ECLI:NL:HR:2002:AD3908
Hoge Raad
- Cassatie
- G.J. Zuurmond
- F.W.G.M. van Brunschot
- D.G. van Vliet
- P. Lourens
- J.C. van Oven
- Rechtspraak.nl
Naheffingsaanslag omzetbelasting en de kwalificatie van een gemeentelijke bijdrage
In deze zaak gaat het om een naheffingsaanslag in de omzetbelasting die aan belanghebbende, een stichting die zich bezighoudt met de verhuur van onroerende zaken, is opgelegd voor het tijdvak van 1 januari 1991 tot en met 31 december 1991. De naheffingsaanslag bedraagt ƒ 222.000 aan enkelvoudige belasting. Na bezwaar van belanghebbende heeft de Inspecteur de aanslag gehandhaafd, waarna belanghebbende in beroep ging bij het Hof. Het Hof bevestigde de uitspraak van de Inspecteur, waarop belanghebbende cassatie instelde.
De Hoge Raad heeft de zaak beoordeeld en geconcludeerd dat de bijdrage die belanghebbende van de gemeente ontving, moet worden aangemerkt als een vergoeding voor een door belanghebbende aan de gemeente verleende dienst. Het Hof had geoordeeld dat de bijdrage bedoeld was om de consumentenprijs van de huur van een parkeerplaats te verlagen, wat zou bijdragen aan een lonende exploitatie van de parkeergarage. De Hoge Raad oordeelt echter dat de werkzaamheden van belanghebbende, waaronder het realiseren van een parkeergarage en het beschikbaar stellen van parkeerplaatsen, geen voordeel voor de gemeente opleveren in de zin van de belastingwetgeving. Hierdoor zijn deze prestaties niet aan te merken als een dienst in de zin van de Wet op de omzetbelasting.
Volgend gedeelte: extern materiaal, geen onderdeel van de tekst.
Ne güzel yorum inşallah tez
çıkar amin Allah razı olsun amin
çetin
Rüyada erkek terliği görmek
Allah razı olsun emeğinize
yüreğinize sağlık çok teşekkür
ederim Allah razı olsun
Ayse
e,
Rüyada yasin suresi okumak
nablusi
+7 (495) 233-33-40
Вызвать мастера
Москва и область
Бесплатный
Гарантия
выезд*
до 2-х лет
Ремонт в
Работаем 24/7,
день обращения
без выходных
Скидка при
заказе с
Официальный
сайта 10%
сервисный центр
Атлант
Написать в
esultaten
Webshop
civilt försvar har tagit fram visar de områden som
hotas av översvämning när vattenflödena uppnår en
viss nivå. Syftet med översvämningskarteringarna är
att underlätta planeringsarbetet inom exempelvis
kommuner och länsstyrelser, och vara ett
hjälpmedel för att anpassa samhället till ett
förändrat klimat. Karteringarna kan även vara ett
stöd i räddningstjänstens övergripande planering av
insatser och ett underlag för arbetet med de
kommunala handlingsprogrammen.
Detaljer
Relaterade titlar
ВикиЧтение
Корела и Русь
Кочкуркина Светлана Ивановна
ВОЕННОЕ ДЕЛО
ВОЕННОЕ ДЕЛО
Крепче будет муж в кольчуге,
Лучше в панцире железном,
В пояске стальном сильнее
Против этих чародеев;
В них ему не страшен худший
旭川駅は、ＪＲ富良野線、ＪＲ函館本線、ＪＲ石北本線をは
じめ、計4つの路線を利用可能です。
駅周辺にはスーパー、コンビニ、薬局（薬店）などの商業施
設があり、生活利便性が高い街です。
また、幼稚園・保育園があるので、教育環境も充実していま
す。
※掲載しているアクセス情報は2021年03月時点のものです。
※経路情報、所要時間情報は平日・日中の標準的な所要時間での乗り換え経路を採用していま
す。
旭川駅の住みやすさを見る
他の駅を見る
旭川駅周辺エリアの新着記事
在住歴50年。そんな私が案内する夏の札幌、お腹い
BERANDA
De Hoge Raad verklaart het beroep van belanghebbende gegrond, vernietigt de uitspraak van het Hof en de uitspraak van de Inspecteur, en vernietigt de naheffingsaanslag. Tevens wordt de Staatssecretaris van Financiën veroordeeld in de proceskosten van belanghebbende, vastgesteld op € 644 voor beroepsmatig verleende rechtsbijstand, en de Inspecteur in de kosten van het geding voor het Hof, vastgesteld op ƒ 2840 (€ 1288,74).